Love is also made a matter of mystic feeling and insight, but of this I will offer no examples. Salinger has announced that he is holding oriental cards—in footnotes and occasional esoteric references he has specified, presumably for the learned, which cards those are—but he has not yet played his hand. Holding exotic cards is something like refusing to move one’s kings from the back row. It’s a testimony to one’s unusual self, but it has little to do with other people.

IV
Whimsy and religion are Salinger’s ploys. He does not mean them to indicate willfulness, that is too harsh, nor mere childishness, that is too unimportant; nor morality, that is too difficult, and not pure contemplation, that would be farfetched. He means them to indicate superiority. Whimsy is the caprice of the precocious; religion, their secret insight. For such people does Salinger write: gentle, unconventional people, who find themselves behaving exactly like everyone else, but who know that they are different, if only because they remember that once they were young. But is that really such a precious or exclusive memory? Perhaps it is, and perhaps that moment of uncertainty before a young man surrenders himself to higher education and total organization is as important as Salinger’s prose suggests. But I doubt that the moment is adequately represented by whimsy, or that it can survive in reminiscence, or be resurrected in esoteric piety.

The numerous silent members of the Glass family, Salinger’s ardent readers, share a kind of emotional superiority, which, one must admit, has little that is worldly in it. They pursue their careers with a sense of grace, that is, with an assurance of style. They are reckless, but only in imagination; after all, they were rebels once. They are painfully sincere, which is to say, loquacious; and—their truest mark—they are whimsically discontented, that is, they complain only about unimportant things.

Membership in this fervent household, however, is for the good alone. And here I think Salinger and his admirers must be taken seriously. Goodness for many of us has always implied activity, vigor, commitment. Good men—let me put it strongly—are energizing centers of ethical action. This is simply not so for Salinger, and presumably it is not so for most of his readers. Goodness for them seems rather a matter of personal style and impulse; its quality is unpretentious, naive (indeed, willfully so), sincere, whimsical. It imitates the child because he presumably has these qualities naturally and indulges them freely; he represents the absence of convention and corruption. That is not, of course, because he is incorruptible.
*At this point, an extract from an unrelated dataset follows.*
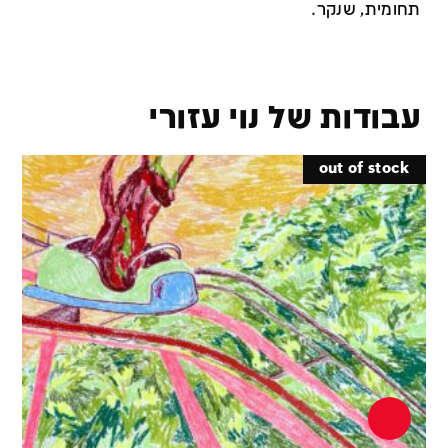
תחומית, שנקר.
עבודות של נוי עזורי
out of stock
But what is for him a merely temporary condition can easily become a permanent posture. The posture is not entirely incompatible with world activity, but questions of ambition, work and conflict are evaded; the engaging precocity of the wunderkind makes them all seem irrelevant.

Salinger’s idea of goodness is another version of disaffiliation, but it is the happiest version, and the easiest, because it makes disaffiliation a secret. Who, indeed, would guess that S. never moves his kings out of the back row? So far as society is concerned, the earnest, uncertain young man goes underground. But not to cultivate the resources of the rebel, not to test his capacity for silence or for patience. The underground is his irregular home, a unique realm of security and affection, sharply contrasted with the worlds of Hollywood, advertising, the organization. Up above, the young man may lie, it is a bit of whimsy; he may prove querulous, it is an indulgence; he may be a success, it doesn’t matter; but he will not be active, involved, driving, lustful. He is the first among the disaffiliated to give up cult of experience, and therefore he is permanently untried. But for his readers, perhaps, that is Salinger’s greatest appeal. I said above that he is seemingly incapable of cold-bloodedness; surely his readers understand this and appreciate it. Their lack of ambition is also an absence of taste for danger, even for the simple dangers of everyday human encounter. But what will their love come to, and what their goodness, if they do not calculate and take risks?